Input.pdf (972.0 KB)
For any scanned Pdf, how to edit content without degrade quality of Pdf.
We are using OCR, then first we trying to convert Scanned pdf to Searchable PDF using OCR.
Now we convert searchable PDF to word using aspose.pdf. But output word document is not editable, it is still an Image
Once you get a searchable PDF document, you can use below code snippet to create a Word file which will have text to edit in it:
Document pdfDocument = new Document(dataDir + @"135a.pdf");
foreach (var page in pdfDocument.Pages)
{
TextFragmentAbsorber absorber = new TextFragmentAbsorber();
absorber.Visit(page);
foreach (TextFragment fragment in absorber.TextFragments)
{
fragment.TextState.RenderingMode = TextRenderingMode.FillText;
}
page.Resources.Images.Clear();
}
DocSaveOptions saveOptions = new DocSaveOptions();
saveOptions.Format = DocSaveOptions.DocFormat.DocX;
saveOptions.Mode = DocSaveOptions.RecognitionMode.Flow;
//saveOptions.RelativeHorizontalProximity = 2.5f;
//saveOptions.RecognizeBullets = true;
pdfDocument.Save(dataDir + @"output_flow.docx", saveOptions);
This solution will clear all the images from a scanned PDF file.

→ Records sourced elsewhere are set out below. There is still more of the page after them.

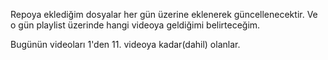 Repoya eklediğim dosyalar her gün üzerine eklenerek güncellenecektir. Ve o gün playlist üzerinde hangi videoya geldiğimi belirteceğim.

Bugünün videoları 1'den 11. videoya kadar(dahil) olanlar.

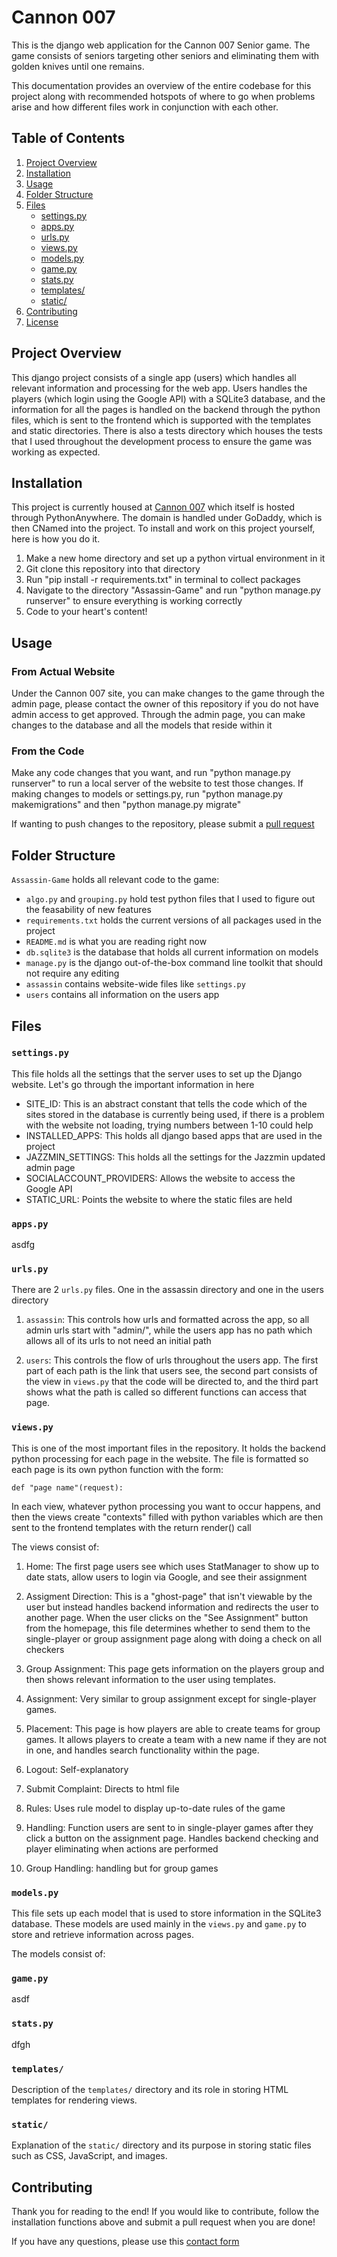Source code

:# Cannon 007

This is the django web application for the Cannon 007 Senior game. The game consists of seniors
targeting other seniors and eliminating them with golden knives until one remains.

This documentation provides an overview of the entire codebase for this project along with recommended 
hotspots of where to go when problems arise and how different files work in conjunction with each other.

## Table of Contents
1. [Project Overview](#project-overview)
2. [Installation](#installation)
3. [Usage](#usage)
4. [Folder Structure](#folder-structure)
5. [Files](#files)
   - [settings.py](#settingspy)
   - [apps.py](#appspy)
   - [urls.py](#urlspy)
   - [views.py](#viewspy)
   - [models.py](#modelspy)
   - [game.py](#gamespy)
   - [stats.py](#statspy)
   - [templates/](#templates)
   - [static/](#static)
6. [Contributing](#contributing)
7. [License](#license)

## Project Overview

This django project consists of a single app (users) which handles all relevant information and processing for the web app.
Users handles the players (which login using the Google API) with a SQLite3 database, and the information for all the pages
is handled on the backend through the python files, which is sent to the frontend which is supported with the templates
and static directories. There is also a tests directory which houses the tests that I used throughout the development
process to ensure the game was working as expected.

## Installation

This project is currently housed at [Cannon 007](http://www.cannon007.com) which itself is hosted through PythonAnywhere. The domain is 
handled under GoDaddy, which is then CNamed into the project. To install and work on this project yourself, here is how you do it.

1. Make a new home directory and set up a python virtual environment in it
2. Git clone this repository into that directory
3. Run "pip install -r requirements.txt" in terminal to collect packages
4. Navigate to the directory "Assassin-Game" and run "python manage.py runserver" to ensure everything is working correctly
5. Code to your heart's content!


## Usage

### From Actual Website

Under the Cannon 007 site, you can make changes to the game through the admin page, please contact the owner
of this repository if you do not have admin access to get approved. Through the admin page, you can
make changes to the database and all the models that reside within it

### From the Code

Make any code changes that you want, and run "python manage.py runserver" to run a local server of the website
to test those changes. If making changes to models or settings.py, run "python manage.py makemigrations" and 
then "python manage.py migrate"

If wanting to push changes to the repository, please submit a [pull request](https://docs.github.com/en/pull-requests/collaborating-with-pull-requests/proposing-changes-to-your-work-with-pull-requests/creating-a-pull-request)

## Folder Structure

`Assassin-Game` holds all relevant code to the game:
- `algo.py` and `grouping.py` hold test python files that I used to figure out the feasability of new features
- `requirements.txt` holds the current versions of all packages used in the project
- `README.md` is what you are reading right now
- `db.sqlite3` is the database that holds all current information on models
- `manage.py` is the django out-of-the-box command line toolkit that should not require any editing
- `assassin` contains website-wide files like `settings.py`
- `users` contains all information on the users app 

## Files

### `settings.py`

This file holds all the settings that the server uses to set up the Django website.
Let's go through the important information in here

- SITE_ID: This is an abstract constant that tells the code which of the sites stored in the database is currently being used, if there is a problem with the website not loading, trying numbers between 1-10 could help
- INSTALLED_APPS: This holds all django based apps that are used in the project
- JAZZMIN_SETTINGS: This holds all the settings for the Jazzmin updated admin page
- SOCIALACCOUNT_PROVIDERS: Allows the website to access the Google API
- STATIC_URL: Points the website to where the static files are held

### `apps.py`

asdfg

### `urls.py`

There are 2 `urls.py` files. One in the assassin directory and one in the users directory

1. `assassin`: This controls how urls and formatted across the app, so all admin urls start with "admin/", while the users app has no path which allows all of its urls to not need an initial path

2. `users`: This controls the flow of urls throughout the users app. The first part of each path is the link that users see, the second part consists of the view in `views.py` that the code will be directed to, and the third part shows what the path is called so different functions can access that page.

### `views.py`

This is one of the most important files in the repository. It holds the backend python processing for each page in the website. The file is formatted so each page is its own python function with the form:

`def "page name"(request):`

In each view, whatever python processing you want to occur happens, and then the views create "contexts" filled with python variables which are then sent to the frontend templates with the return render() call

The views consist of:

1. Home: The first page users see which uses StatManager to show up to date stats, allow users to login via Google, and see their assignment

2. Assigment Direction: This is a "ghost-page" that isn't viewable by the user but instead handles backend information and redirects the user to another page. When the user clicks on the "See Assignment" button from the homepage, this file determines whether to send them to the single-player or group assignment page along with doing a check on all checkers

3. Group Assignment: This page gets information on the players group and then shows relevant information to the user using templates.

4. Assignment: Very similar to group assignment except for single-player games.

5. Placement: This page is how players are able to create teams for group games. It allows players to create a team with a new name if they are not in one, and handles search functionality within the page.

6. Logout: Self-explanatory

7. Submit Complaint: Directs to html file

8. Rules: Uses rule model to display up-to-date rules of the game

9. Handling: Function users are sent to in single-player games after they click a button on the assignment page. Handles backend checking and player eliminating when actions are performed

10. Group Handling: handling but for group games


### `models.py`

This file sets up each model that is used to store information in the SQLite3 database. These models are used mainly in the `views.py` and `game.py` to store and retrieve information across pages.

The models consist of:

### `game.py`

asdf

### `stats.py`

dfgh

### `templates/`

Description of the `templates/` directory and its role in storing HTML templates for rendering views.

### `static/`

Explanation of the `static/` directory and its purpose in storing static files such as CSS, JavaScript, and images.

## Contributing

Thank you for reading to the end! If you would like to contribute, follow the installation functions above and submit a pull request when you are done!

If you have any questions, please use this [contact form](https://forms.gle/gn8xsvcP5Mtt8Kud9)



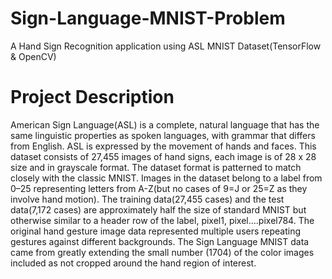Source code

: # Sign-Language-MNIST-Problem
A Hand Sign Recognition application using ASL MNIST Dataset(TensorFlow &amp; OpenCV)

<h1>Project Description</h1>
American Sign Language(ASL) is a complete, natural language that has the same linguistic properties as spoken languages, with grammar that differs from English. ASL is expressed by the movement of hands and faces. This dataset consists of 27,455 images of hand signs, each image is of 28 x 28 size and in grayscale format. The dataset format is patterned to match closely with the classic MNIST. Images in the dataset belong to a label from 0–25 representing letters from A-Z(but no cases of 9=J or 25=Z as they involve hand motion). The training data(27,455 cases) and the test data(7,172 cases) are approximately half the size of standard MNIST but otherwise similar to a header row of the label, pixel1, pixel….pixel784. The original hand gesture image data represented multiple users repeating gestures against different backgrounds. The Sign Language MNIST data came from greatly extending the small number (1704) of the color images included as not cropped around the hand region of interest. 


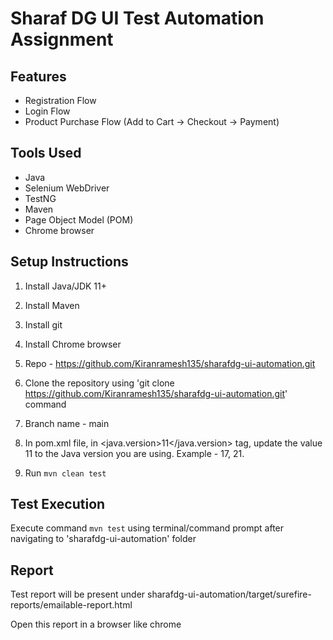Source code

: # Sharaf DG UI Test Automation Assignment

## Features

- Registration Flow
- Login Flow
- Product Purchase Flow (Add to Cart → Checkout → Payment)

## Tools Used

- Java
- Selenium WebDriver
- TestNG
- Maven
- Page Object Model (POM)
- Chrome browser

## Setup Instructions

1. Install Java/JDK 11+

2. Install Maven

3. Install git

4. Install Chrome browser

6. Repo - https://github.com/Kiranramesh135/sharafdg-ui-automation.git

5. Clone the repository using 'git clone https://github.com/Kiranramesh135/sharafdg-ui-automation.git' command

6. Branch name - main

7. In pom.xml file, in <java.version>11</java.version> tag, update the value 11 to the Java version you are using. Example - 17, 21.

8. Run `mvn clean test`

## Test Execution

Execute command `mvn test` using terminal/command prompt after navigating to  'sharafdg-ui-automation' folder

## Report

Test report will be present under sharafdg-ui-automation/target/surefire-reports/emailable-report.html

Open this report in a browser like chrome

In case when pdf have images as well as text this will clear all the required images and word file is not as useful.
Also PDF of camera clicked image of any slip/bill or similar PDF this will clear the image and output document becomes empty.
Is there any option where we get editable word file without much changes as compared to PDF file.
Would you please share the searchable scanned PDF with us that you obtained after OCR? We will test the scenario in our environment and address it accordingly.